■ Materials provided ■
============================================================

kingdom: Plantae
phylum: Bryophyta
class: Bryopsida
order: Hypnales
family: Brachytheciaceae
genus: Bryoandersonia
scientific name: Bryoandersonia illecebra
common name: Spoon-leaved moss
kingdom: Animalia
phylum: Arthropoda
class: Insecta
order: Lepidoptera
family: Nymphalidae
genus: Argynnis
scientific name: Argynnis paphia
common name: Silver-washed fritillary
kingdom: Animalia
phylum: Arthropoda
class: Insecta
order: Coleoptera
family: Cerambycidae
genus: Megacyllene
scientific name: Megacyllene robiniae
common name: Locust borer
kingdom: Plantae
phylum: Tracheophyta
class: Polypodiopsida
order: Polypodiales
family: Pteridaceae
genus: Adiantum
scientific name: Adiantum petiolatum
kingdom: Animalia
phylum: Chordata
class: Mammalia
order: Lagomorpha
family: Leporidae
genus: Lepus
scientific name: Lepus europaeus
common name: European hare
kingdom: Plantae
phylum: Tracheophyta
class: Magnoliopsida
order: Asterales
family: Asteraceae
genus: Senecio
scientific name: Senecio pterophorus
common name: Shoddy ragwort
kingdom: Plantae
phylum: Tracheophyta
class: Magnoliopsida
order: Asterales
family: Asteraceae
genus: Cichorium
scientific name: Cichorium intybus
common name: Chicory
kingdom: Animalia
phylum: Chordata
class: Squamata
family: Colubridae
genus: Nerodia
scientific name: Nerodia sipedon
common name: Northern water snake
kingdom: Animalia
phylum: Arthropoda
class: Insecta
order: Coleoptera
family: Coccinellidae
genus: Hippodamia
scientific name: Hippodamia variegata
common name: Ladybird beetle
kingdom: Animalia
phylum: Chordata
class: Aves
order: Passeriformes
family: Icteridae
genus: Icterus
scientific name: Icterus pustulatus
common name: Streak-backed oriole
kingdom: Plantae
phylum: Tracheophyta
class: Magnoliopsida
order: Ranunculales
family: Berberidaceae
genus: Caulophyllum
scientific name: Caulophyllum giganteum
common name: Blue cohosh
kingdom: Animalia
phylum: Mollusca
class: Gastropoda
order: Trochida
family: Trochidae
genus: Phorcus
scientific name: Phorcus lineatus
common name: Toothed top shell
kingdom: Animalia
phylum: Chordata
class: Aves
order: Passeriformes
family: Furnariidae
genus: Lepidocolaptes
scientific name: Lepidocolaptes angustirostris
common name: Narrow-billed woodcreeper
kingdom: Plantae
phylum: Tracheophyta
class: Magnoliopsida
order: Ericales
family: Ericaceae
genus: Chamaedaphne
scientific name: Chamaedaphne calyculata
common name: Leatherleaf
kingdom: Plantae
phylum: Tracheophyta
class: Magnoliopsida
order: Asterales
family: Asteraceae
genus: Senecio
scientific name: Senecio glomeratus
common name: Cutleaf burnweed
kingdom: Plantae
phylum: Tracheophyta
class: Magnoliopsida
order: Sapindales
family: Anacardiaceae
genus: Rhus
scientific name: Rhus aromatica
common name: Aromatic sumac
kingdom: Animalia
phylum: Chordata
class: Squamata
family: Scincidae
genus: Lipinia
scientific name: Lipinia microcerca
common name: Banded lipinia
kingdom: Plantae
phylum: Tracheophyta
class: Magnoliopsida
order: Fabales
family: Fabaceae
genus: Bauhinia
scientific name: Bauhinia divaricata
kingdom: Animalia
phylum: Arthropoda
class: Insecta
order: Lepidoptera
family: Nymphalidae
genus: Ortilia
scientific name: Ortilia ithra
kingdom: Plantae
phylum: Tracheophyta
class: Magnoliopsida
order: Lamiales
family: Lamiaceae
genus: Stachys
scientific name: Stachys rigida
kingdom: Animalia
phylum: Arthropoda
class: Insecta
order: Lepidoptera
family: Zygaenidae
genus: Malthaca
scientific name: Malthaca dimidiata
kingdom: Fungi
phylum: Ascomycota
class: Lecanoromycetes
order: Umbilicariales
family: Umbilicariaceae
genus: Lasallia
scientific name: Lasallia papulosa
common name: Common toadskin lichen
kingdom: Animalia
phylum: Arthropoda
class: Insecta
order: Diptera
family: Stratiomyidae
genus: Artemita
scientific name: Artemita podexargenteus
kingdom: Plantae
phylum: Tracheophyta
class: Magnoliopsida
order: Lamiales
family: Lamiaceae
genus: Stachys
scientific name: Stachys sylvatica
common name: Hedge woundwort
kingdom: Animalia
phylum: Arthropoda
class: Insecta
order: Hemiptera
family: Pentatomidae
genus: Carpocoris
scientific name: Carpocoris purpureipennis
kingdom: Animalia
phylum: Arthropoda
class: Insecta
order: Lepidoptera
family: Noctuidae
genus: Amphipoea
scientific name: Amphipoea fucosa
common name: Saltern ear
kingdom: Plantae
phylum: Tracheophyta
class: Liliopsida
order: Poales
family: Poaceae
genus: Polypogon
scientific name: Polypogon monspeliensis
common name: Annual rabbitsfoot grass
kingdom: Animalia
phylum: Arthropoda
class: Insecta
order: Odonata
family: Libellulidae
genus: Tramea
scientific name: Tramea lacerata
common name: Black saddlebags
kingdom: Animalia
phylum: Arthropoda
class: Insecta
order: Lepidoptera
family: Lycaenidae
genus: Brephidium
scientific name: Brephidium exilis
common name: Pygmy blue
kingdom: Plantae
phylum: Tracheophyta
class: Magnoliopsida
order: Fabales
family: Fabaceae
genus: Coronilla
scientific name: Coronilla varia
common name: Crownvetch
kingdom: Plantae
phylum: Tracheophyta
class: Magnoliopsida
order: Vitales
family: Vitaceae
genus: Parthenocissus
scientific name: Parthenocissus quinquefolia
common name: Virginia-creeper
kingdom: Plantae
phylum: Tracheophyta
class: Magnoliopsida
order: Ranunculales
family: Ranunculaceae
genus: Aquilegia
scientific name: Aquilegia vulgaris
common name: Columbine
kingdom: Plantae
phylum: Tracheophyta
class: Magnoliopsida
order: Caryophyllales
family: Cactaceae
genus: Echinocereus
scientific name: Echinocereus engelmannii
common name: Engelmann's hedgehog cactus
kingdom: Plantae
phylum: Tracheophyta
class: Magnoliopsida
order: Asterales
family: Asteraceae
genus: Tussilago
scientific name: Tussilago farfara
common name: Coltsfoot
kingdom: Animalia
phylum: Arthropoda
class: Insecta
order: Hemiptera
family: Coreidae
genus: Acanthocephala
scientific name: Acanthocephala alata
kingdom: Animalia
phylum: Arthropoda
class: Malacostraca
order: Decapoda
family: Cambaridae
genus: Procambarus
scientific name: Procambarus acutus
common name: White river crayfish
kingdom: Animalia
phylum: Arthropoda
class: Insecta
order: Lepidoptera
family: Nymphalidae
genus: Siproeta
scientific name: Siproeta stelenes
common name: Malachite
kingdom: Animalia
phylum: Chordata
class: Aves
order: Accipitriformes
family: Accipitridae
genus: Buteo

============================================================

■ Work required ■
Copy out the lines of all the records again, swapping "common name" for "vernacular name" wherever it appears and leaving everything else unchanged.

■ Answer for this exercise ■
kingdom: Plantae
phylum: Bryophyta
class: Bryopsida
order: Hypnales
family: Brachytheciaceae
genus: Bryoandersonia
scientific name: Bryoandersonia illecebra
vernacular name: Spoon-leaved moss
kingdom: Animalia
phylum: Arthropoda
class: Insecta
order: Lepidoptera
family: Nymphalidae
genus: Argynnis
scientific name: Argynnis paphia
vernacular name: Silver-washed fritillary
kingdom: Animalia
phylum: Arthropoda
class: Insecta
order: Coleoptera
family: Cerambycidae
genus: Megacyllene
scientific name: Megacyllene robiniae
vernacular name: Locust borer
kingdom: Plantae
phylum: Tracheophyta
class: Polypodiopsida
order: Polypodiales
family: Pteridaceae
genus: Adiantum
scientific name: Adiantum petiolatum
kingdom: Animalia
phylum: Chordata
class: Mammalia
order: Lagomorpha
family: Leporidae
genus: Lepus
scientific name: Lepus europaeus
vernacular name: European hare
kingdom: Plantae
phylum: Tracheophyta
class: Magnoliopsida
order: Asterales
family: Asteraceae
genus: Senecio
scientific name: Senecio pterophorus
vernacular name: Shoddy ragwort
kingdom: Plantae
phylum: Tracheophyta
class: Magnoliopsida
order: Asterales
family: Asteraceae
genus: Cichorium
scientific name: Cichorium intybus
vernacular name: Chicory
kingdom: Animalia
phylum: Chordata
class: Squamata
family: Colubridae
genus: Nerodia
scientific name: Nerodia sipedon
vernacular name: Northern water snake
kingdom: Animalia
phylum: Arthropoda
class: Insecta
order: Coleoptera
family: Coccinellidae
genus: Hippodamia
scientific name: Hippodamia variegata
vernacular name: Ladybird beetle
kingdom: Animalia
phylum: Chordata
class: Aves
order: Passeriformes
family: Icteridae
genus: Icterus
scientific name: Icterus pustulatus
vernacular name: Streak-backed oriole
kingdom: Plantae
phylum: Tracheophyta
class: Magnoliopsida
order: Ranunculales
family: Berberidaceae
genus: Caulophyllum
scientific name: Caulophyllum giganteum
vernacular name: Blue cohosh
kingdom: Animalia
phylum: Mollusca
class: Gastropoda
order: Trochida
family: Trochidae
genus: Phorcus
scientific name: Phorcus lineatus
vernacular name: Toothed top shell
kingdom: Animalia
phylum: Chordata
class: Aves
order: Passeriformes
family: Furnariidae
genus: Lepidocolaptes
scientific name: Lepidocolaptes angustirostris
vernacular name: Narrow-billed woodcreeper
kingdom: Plantae
phylum: Tracheophyta
class: Magnoliopsida
order: Ericales
family: Ericaceae
genus: Chamaedaphne
scientific name: Chamaedaphne calyculata
vernacular name: Leatherleaf
kingdom: Plantae
phylum: Tracheophyta
class: Magnoliopsida
order: Asterales
family: Asteraceae
genus: Senecio
scientific name: Senecio glomeratus
vernacular name: Cutleaf burnweed
kingdom: Plantae
phylum: Tracheophyta
class: Magnoliopsida
order: Sapindales
family: Anacardiaceae
genus: Rhus
scientific name: Rhus aromatica
vernacular name: Aromatic sumac
kingdom: Animalia
phylum: Chordata
class: Squamata
family: Scincidae
genus: Lipinia
scientific name: Lipinia microcerca
vernacular name: Banded lipinia
kingdom: Plantae
phylum: Tracheophyta
class: Magnoliopsida
order: Fabales
family: Fabaceae
genus: Bauhinia
scientific name: Bauhinia divaricata
kingdom: Animalia
phylum: Arthropoda
class: Insecta
order: Lepidoptera
family: Nymphalidae
genus: Ortilia
scientific name: Ortilia ithra
kingdom: Plantae
phylum: Tracheophyta
class: Magnoliopsida
order: Lamiales
family: Lamiaceae
genus: Stachys
scientific name: Stachys rigida
kingdom: Animalia
phylum: Arthropoda
class: Insecta
order: Lepidoptera
family: Zygaenidae
genus: Malthaca
scientific name: Malthaca dimidiata
kingdom: Fungi
phylum: Ascomycota
class: Lecanoromycetes
order: Umbilicariales
family: Umbilicariaceae
genus: Lasallia
scientific name: Lasallia papulosa
vernacular name: Common toadskin lichen
kingdom: Animalia
phylum: Arthropoda
class: Insecta
order: Diptera
family: Stratiomyidae
genus: Artemita
scientific name: Artemita podexargenteus
kingdom: Plantae
phylum: Tracheophyta
class: Magnoliopsida
order: Lamiales
family: Lamiaceae
genus: Stachys
scientific name: Stachys sylvatica
vernacular name: Hedge woundwort
kingdom: Animalia
phylum: Arthropoda
class: Insecta
order: Hemiptera
family: Pentatomidae
genus: Carpocoris
scientific name: Carpocoris purpureipennis
kingdom: Animalia
phylum: Arthropoda
class: Insecta
order: Lepidoptera
family: Noctuidae
genus: Amphipoea
scientific name: Amphipoea fucosa
vernacular name: Saltern ear
kingdom: Plantae
phylum: Tracheophyta
class: Liliopsida
order: Poales
family: Poaceae
genus: Polypogon
scientific name: Polypogon monspeliensis
vernacular name: Annual rabbitsfoot grass
kingdom: Animalia
phylum: Arthropoda
class: Insecta
order: Odonata
family: Libellulidae
genus: Tramea
scientific name: Tramea lacerata
vernacular name: Black saddlebags
kingdom: Animalia
phylum: Arthropoda
class: Insecta
order: Lepidoptera
family: Lycaenidae
genus: Brephidium
scientific name: Brephidium exilis
vernacular name: Pygmy blue
kingdom: Plantae
phylum: Tracheophyta
class: Magnoliopsida
order: Fabales
family: Fabaceae
genus: Coronilla
scientific name: Coronilla varia
vernacular name: Crownvetch
kingdom: Plantae
phylum: Tracheophyta
class: Magnoliopsida
order: Vitales
family: Vitaceae
genus: Parthenocissus
scientific name: Parthenocissus quinquefolia
vernacular name: Virginia-creeper
kingdom: Plantae
phylum: Tracheophyta
class: Magnoliopsida
order: Ranunculales
family: Ranunculaceae
genus: Aquilegia
scientific name: Aquilegia vulgaris
vernacular name: Columbine
kingdom: Plantae
phylum: Tracheophyta
class: Magnoliopsida
order: Caryophyllales
family: Cactaceae
genus: Echinocereus
scientific name: Echinocereus engelmannii
vernacular name: Engelmann's hedgehog cactus
kingdom: Plantae
phylum: Tracheophyta
class: Magnoliopsida
order: Asterales
family: Asteraceae
genus: Tussilago
scientific name: Tussilago farfara
vernacular name: Coltsfoot
kingdom: Animalia
phylum: Arthropoda
class: Insecta
order: Hemiptera
family: Coreidae
genus: Acanthocephala
scientific name: Acanthocephala alata
kingdom: Animalia
phylum: Arthropoda
class: Malacostraca
order: Decapoda
family: Cambaridae
genus: Procambarus
scientific name: Procambarus acutus
vernacular name: White river crayfish
kingdom: Animalia
phylum: Arthropoda
class: Insecta
order: Lepidoptera
family: Nymphalidae
genus: Siproeta
scientific name: Siproeta stelenes
vernacular name: Malachite
kingdom: Animalia
phylum: Chordata
class: Aves
order: Accipitriformes
family: Accipitridae
genus: Buteo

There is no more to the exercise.